Milhares de polacos têm-se manifestado, nos últimos dias, contra a proibição quase total do aborto, quando as leis do país estavam já entre as mais restritivas da União Europeia.
Na última quinta-feira, o Tribunal Constitucional polaco declarou inconstitucional a interrupção voluntária da gravidez no caso de mal formação grave do feto, decisão contestada pela oposição liberal e por organizações de defesa dos direitos das mulheres.
A sentença restringe o direito ao aborto se houver ameaça à vida da mulher ou em casos de gravidez resultante de violação ou incesto.
O Constitucional respondeu desta maneira a uma ação apresentada há três anos por um grupo de deputados do partido nacionalista ultra-católico no poder, Direito e Justiça (PiS). Os autores consideravam que o aborto por malformação do feto é uma forma de eugenia que não a dignidade humana e, por isso, não podia ter lugar na Constituição.
O Presidente polaco, Andrzej Duda, próximo do PiS, defendeu a decisão do Constitucional, enquanto fontes da Conferência Episcopal consideraram o acórdão consistente com um país onde a população é maioritariamente católica.
Nos últimos dias, os manifestantes têm desafiando a proibição de ajuntamentos decretada pelo Governo no âmbito da luta contra a pandemia de covid-19. Segundo a rádio Renascença, algumas manifestações tornaram-se violentas em algumas cidades e em vários locais os manifestantes concentraram-se diante de igrejas, sendo que alguns deles conseguiram mesmo entrar.

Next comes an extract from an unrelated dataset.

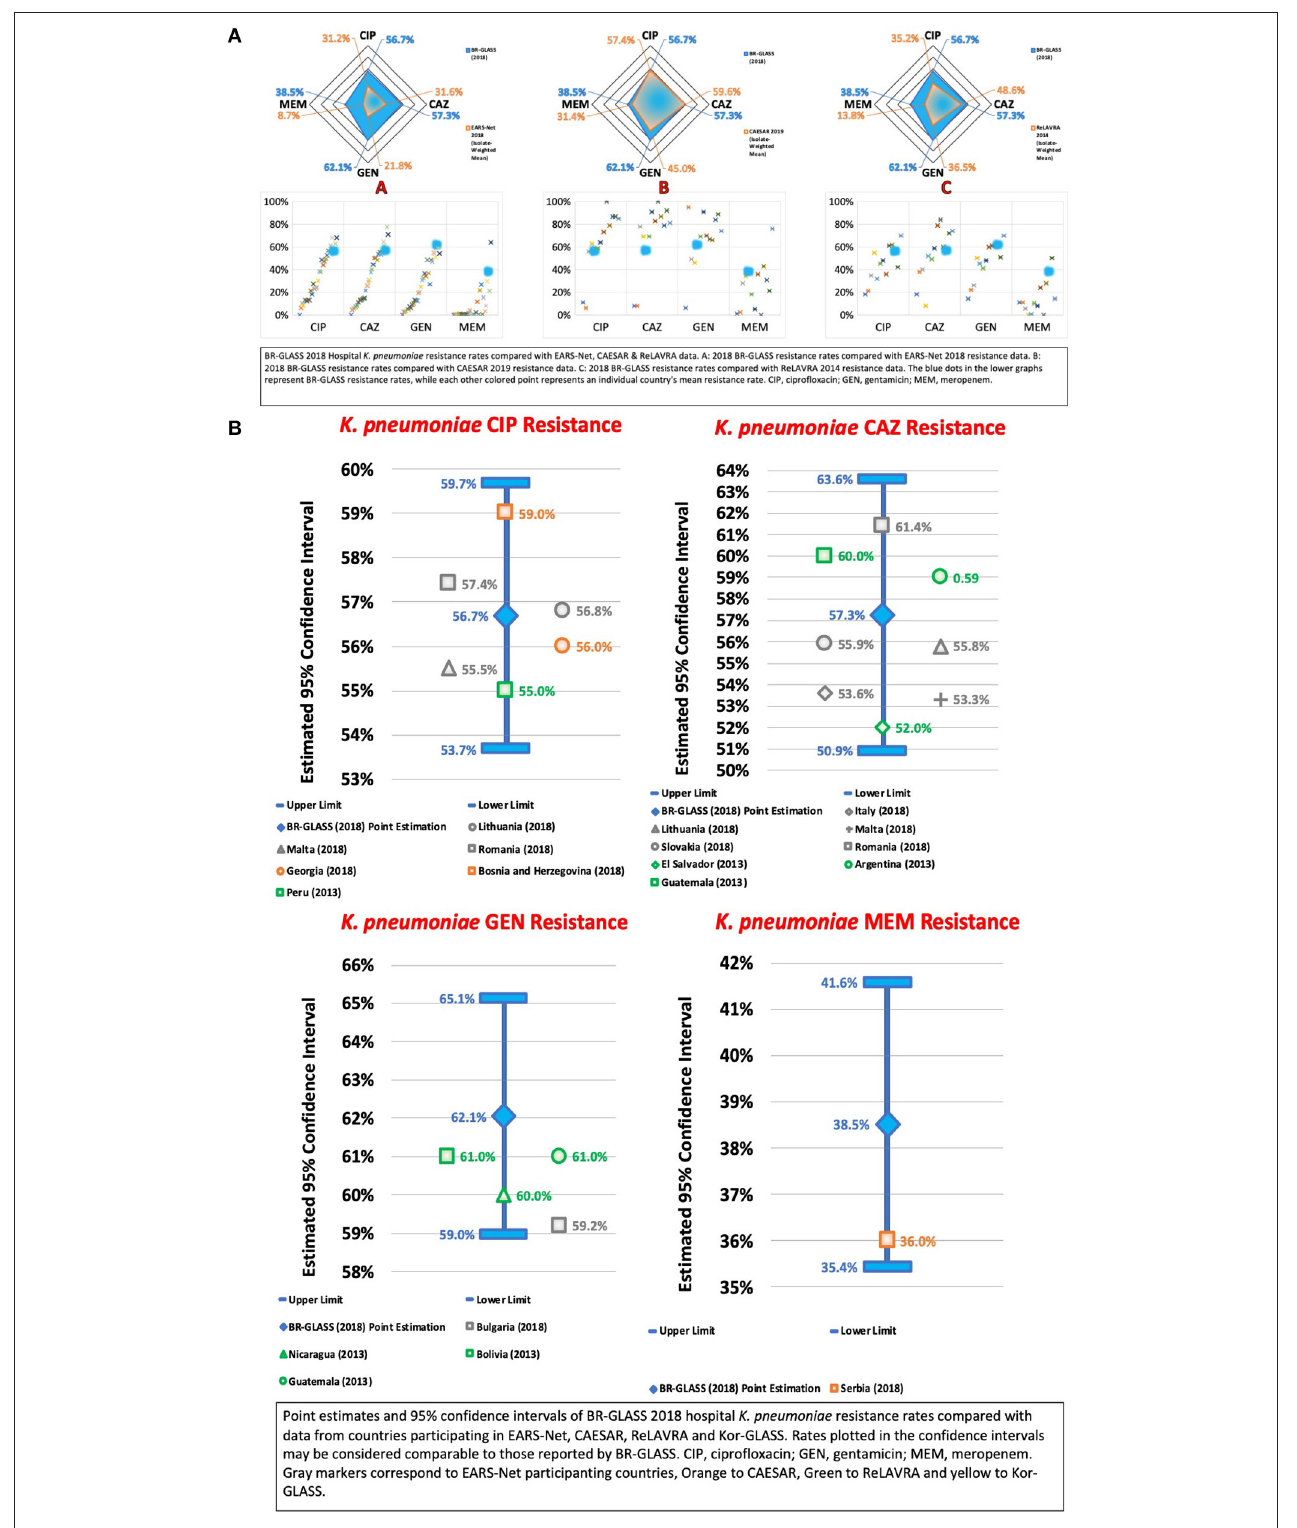
FIGURE 9 | (A) BR-GLASS 2018 Hospital K. pneumoniae resistance rates compared with general EARS-Net, CAESAR, and ReLAVRA data. (B) BR-GLASS 2018 Hospital K. pneumoniae estimated resistance rates with 95% confidence intervals and comparable rates reported in different countries.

De acordo com o Diário de Notícias, os manifestantes exigem um referendo sobre o direito de interromper a gravidez em caso de malformações e prometeram bloquear o trânsito em todo o país esta segunda-feira.
A decisão aprofunda agora a polémica à volta do poder judicial polaco, fortemente questionada na sequência da reforma promovida pelo PiS, que tanto a oposição como a Comissão Europeia consideram um atentado à separação de poderes.
Bruxelas abriu um processo de sanção por considerar que esta reforma reduz a independência do poder judicial. À frente do tribunal ficou a juíza Julia Przylebska, por indicação do PiS.
A lei do planeamento familiar, proteção do feto humano e condições para a interrupção da gravidez, vigente desde 1993 na Polónia, permitia o aborto só em três pressupostos: malformação do feto, violação ou perigo de saúde para a mãe.
Segundo dados do Ministério da Saúde, em 2019 foram realizados na Polónia (com quase 38 milhões de habitantes) 1110 abortos legais. Entre estes, a maioria (1077), ou seja, 96%, foi devido à malformação do feto.